* What this task involves *
Arrange every line of the entries below as a numbered list, omitting blank lines and the pictures.

(Data begins)

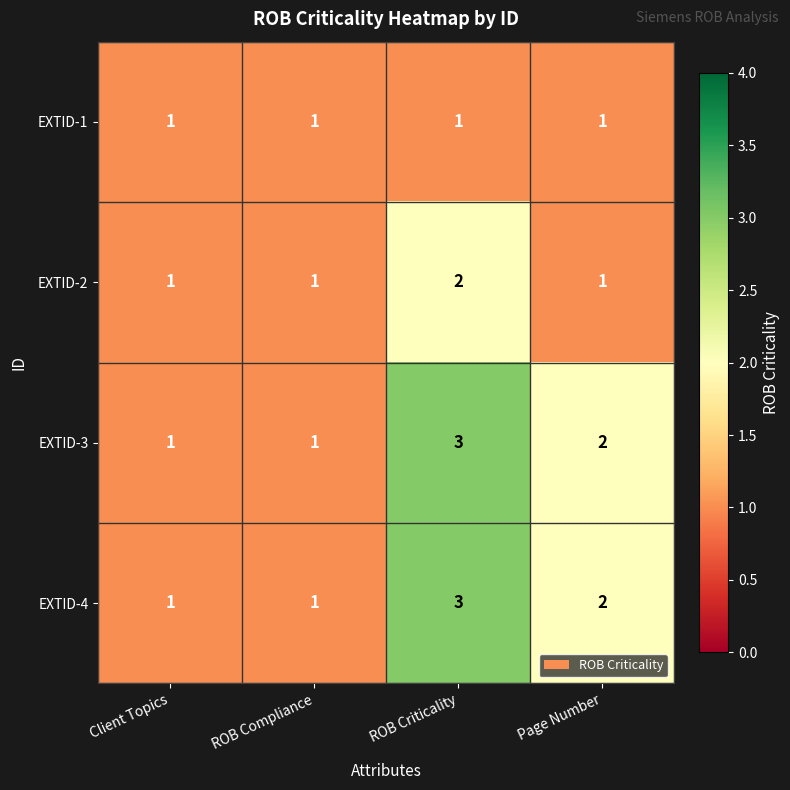

What is the sum of all EXTID-3 values?

7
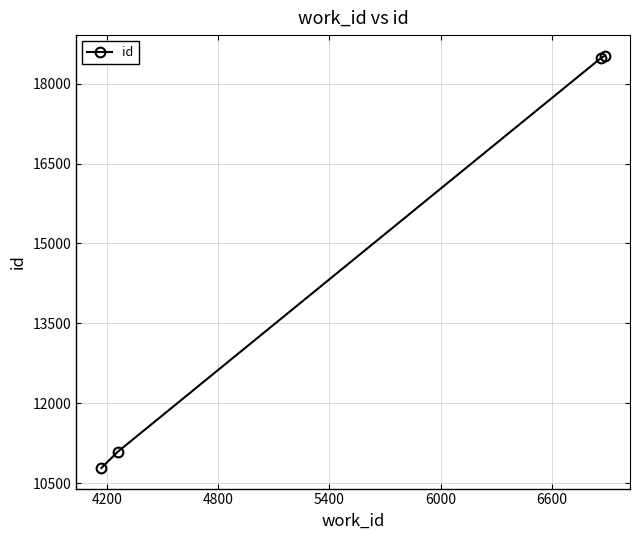

True or false: the data has more than 2 interior local peaks.

False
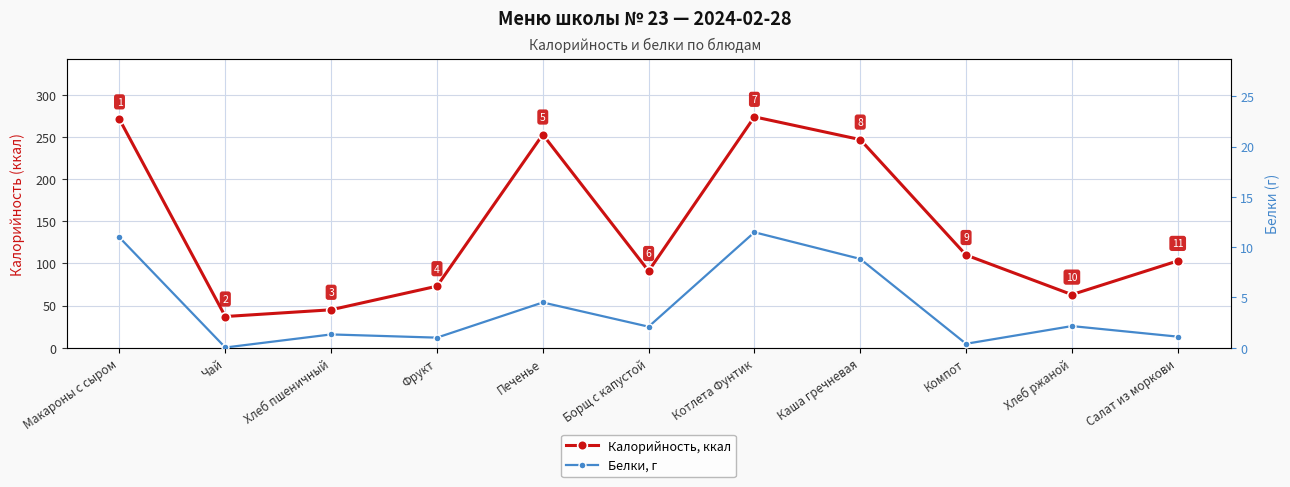

List the series in order of their peak value, lowest first.

Белки, г, Калорийность, ккал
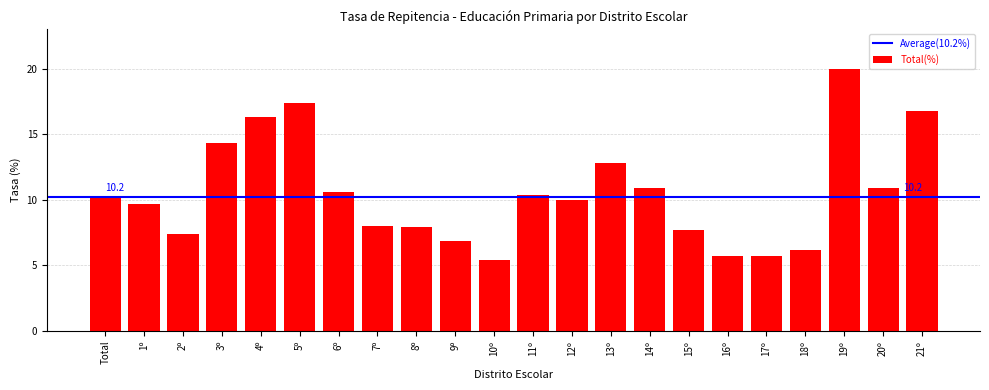

Count the number of data series in this chart.

1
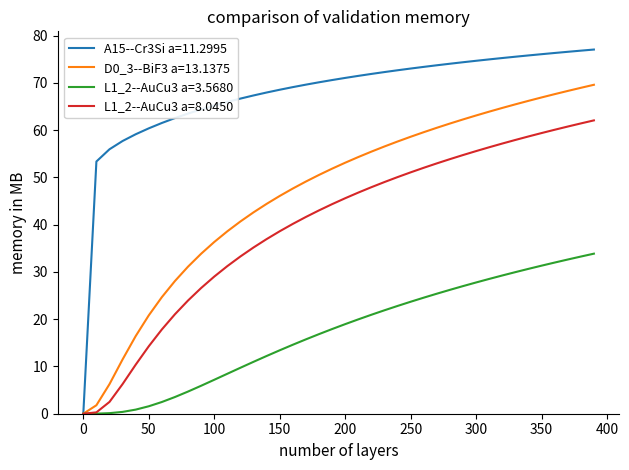

Which series has the largest total across all categories?

A15--Cr3Si a=11.2995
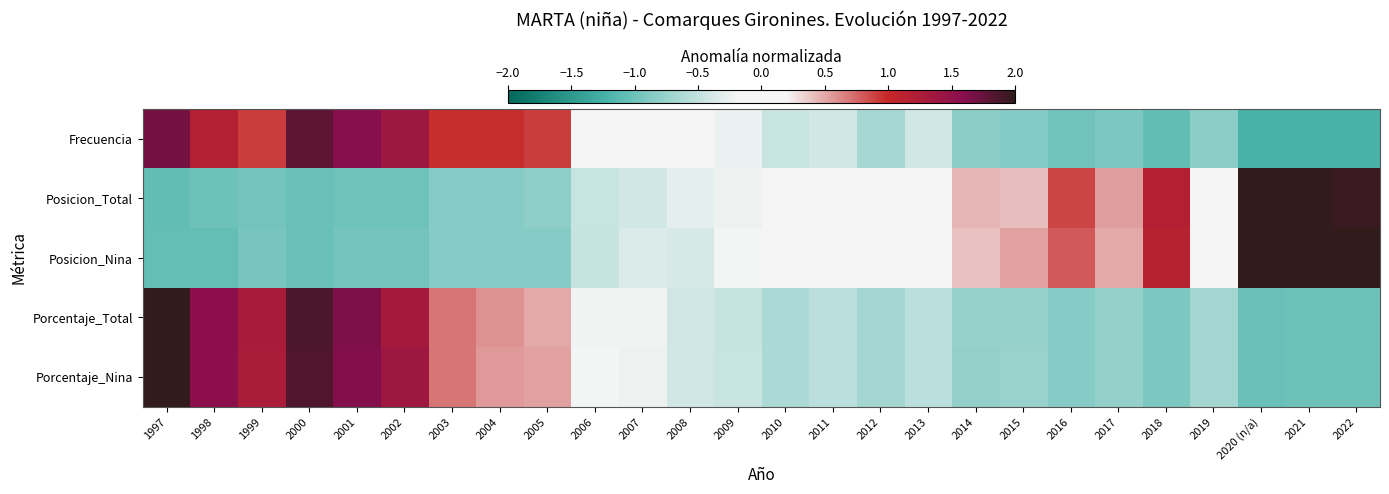

Reading left to right, list all the values displayed in this chart.

Frecuencia: 1997=1.7	1998=1.2	1999=0.9	2000=1.8	2001=1.6	2002=1.4	2003=1.0	2004=1.0	2005=0.9	2006=0.1	2007=0.1	2008=-0.2	2009=-0.3	2010=-0.5	2011=-0.4	2012=-0.7	2013=-0.4	2014=-0.8	2015=-0.9	2016=-1.0	2017=-0.9	2018=-1.1	2019=-0.8	2020 (n/a)=-1.2	2021=-1.2	2022=-1.2
Posicion_Total: 1997=-1.1	1998=-1.0	1999=-1.0	2000=-1.0	2001=-1.0	2002=-1.0	2003=-0.9	2004=-0.9	2005=-0.8	2006=-0.5	2007=-0.4	2008=-0.3	2009=-0.2	2010=0.0	2011=-0.1	2012=0.1	2013=-0.1	2014=0.4	2015=0.4	2016=0.9	2017=0.5	2018=1.2	2019=0.1	2020 (n/a)=2.4	2021=2.2	2022=2.0
Posicion_Nina: 1997=-1.1	1998=-1.1	1999=-0.9	2000=-1.0	2001=-1.0	2002=-1.0	2003=-0.8	2004=-0.8	2005=-0.8	2006=-0.5	2007=-0.4	2008=-0.4	2009=-0.2	2010=0.0	2011=-0.1	2012=0.1	2013=-0.1	2014=0.4	2015=0.5	2016=0.8	2017=0.5	2018=1.1	2019=0.1	2020 (n/a)=2.4	2021=2.1	2022=2.1
Porcentaje_Total: 1997=2.1	1998=1.6	1999=1.3	2000=1.9	2001=1.6	2002=1.3	2003=0.7	2004=0.6	2005=0.5	2006=-0.2	2007=-0.2	2008=-0.4	2009=-0.5	2010=-0.6	2011=-0.5	2012=-0.7	2013=-0.5	2014=-0.8	2015=-0.8	2016=-0.9	2017=-0.8	2018=-0.9	2019=-0.7	2020 (n/a)=-1.0	2021=-1.0	2022=-1.0
Porcentaje_Nina: 1997=2.1	1998=1.6	1999=1.3	2000=1.9	2001=1.6	2002=1.4	2003=0.7	2004=0.6	2005=0.5	2006=-0.2	2007=-0.2	2008=-0.4	2009=-0.5	2010=-0.6	2011=-0.5	2012=-0.7	2013=-0.5	2014=-0.8	2015=-0.7	2016=-0.9	2017=-0.8	2018=-0.9	2019=-0.7	2020 (n/a)=-1.0	2021=-1.0	2022=-1.0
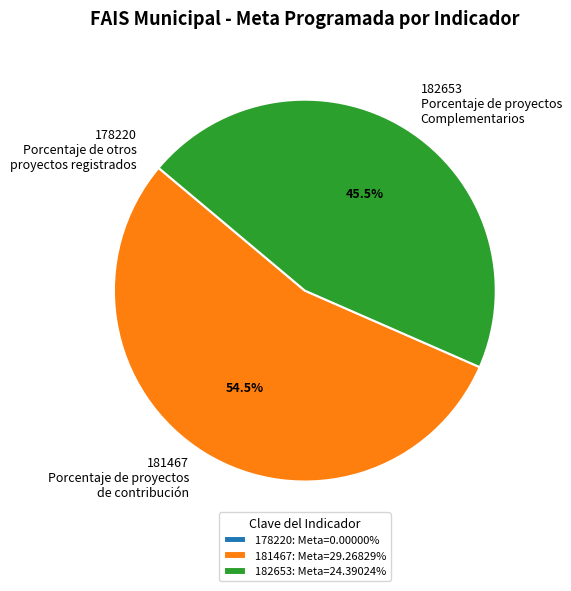

Combined, do 181467 Porcentaje de proyectos de contribución and 182653 Porcentaje de proyectos Complementarios account for over 50%?

Yes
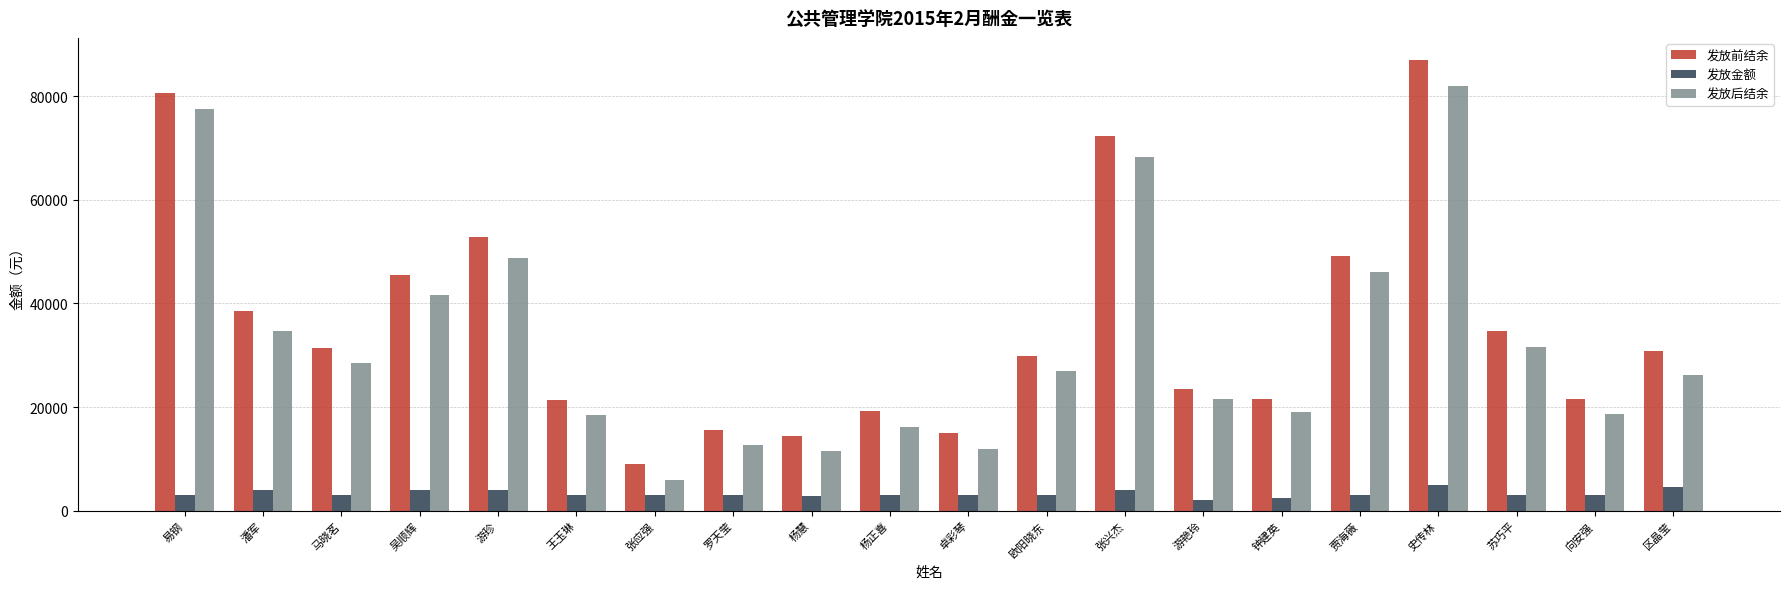

What is the sum of all 发放金额 values?

65900.0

(Data ends)

* Answer *
1. What is the sum of all EXTID-3 values?
2. 7
3. True or false: the data has more than 2 interior local peaks.
4. False
5. List the series in order of their peak value, lowest first.
6. Белки, г, Калорийность, ккал
7. Count the number of data series in this chart.
8. 1
9. Which series has the largest total across all categories?
10. A15--Cr3Si a=11.2995
11. Reading left to right, list all the values displayed in this chart.
12. Frecuencia: 1997=1.7	1998=1.2	1999=0.9	2000=1.8	2001=1.6	2002=1.4	2003=1.0	2004=1.0	2005=0.9	2006=0.1	2007=0.1	2008=-0.2	2009=-0.3	2010=-0.5	2011=-0.4	2012=-0.7	2013=-0.4	2014=-0.8	2015=-0.9	2016=-1.0	2017=-0.9	2018=-1.1	2019=-0.8	2020 (n/a)=-1.2	2021=-1.2	2022=-1.2
13. Posicion_Total: 1997=-1.1	1998=-1.0	1999=-1.0	2000=-1.0	2001=-1.0	2002=-1.0	2003=-0.9	2004=-0.9	2005=-0.8	2006=-0.5	2007=-0.4	2008=-0.3	2009=-0.2	2010=0.0	2011=-0.1	2012=0.1	2013=-0.1	2014=0.4	2015=0.4	2016=0.9	2017=0.5	2018=1.2	2019=0.1	2020 (n/a)=2.4	2021=2.2	2022=2.0
14. Posicion_Nina: 1997=-1.1	1998=-1.1	1999=-0.9	2000=-1.0	2001=-1.0	2002=-1.0	2003=-0.8	2004=-0.8	2005=-0.8	2006=-0.5	2007=-0.4	2008=-0.4	2009=-0.2	2010=0.0	2011=-0.1	2012=0.1	2013=-0.1	2014=0.4	2015=0.5	2016=0.8	2017=0.5	2018=1.1	2019=0.1	2020 (n/a)=2.4	2021=2.1	2022=2.1
15. Porcentaje_Total: 1997=2.1	1998=1.6	1999=1.3	2000=1.9	2001=1.6	2002=1.3	2003=0.7	2004=0.6	2005=0.5	2006=-0.2	2007=-0.2	2008=-0.4	2009=-0.5	2010=-0.6	2011=-0.5	2012=-0.7	2013=-0.5	2014=-0.8	2015=-0.8	2016=-0.9	2017=-0.8	2018=-0.9	2019=-0.7	2020 (n/a)=-1.0	2021=-1.0	2022=-1.0
16. Porcentaje_Nina: 1997=2.1	1998=1.6	1999=1.3	2000=1.9	2001=1.6	2002=1.4	2003=0.7	2004=0.6	2005=0.5	2006=-0.2	2007=-0.2	2008=-0.4	2009=-0.5	2010=-0.6	2011=-0.5	2012=-0.7	2013=-0.5	2014=-0.8	2015=-0.7	2016=-0.9	2017=-0.8	2018=-0.9	2019=-0.7	2020 (n/a)=-1.0	2021=-1.0	2022=-1.0
17. Combined, do 181467 Porcentaje de proyectos de contribución and 182653 Porcentaje de proyectos Complementarios account for over 50%?
18. Yes
19. What is the sum of all 发放金额 values?
20. 65900.0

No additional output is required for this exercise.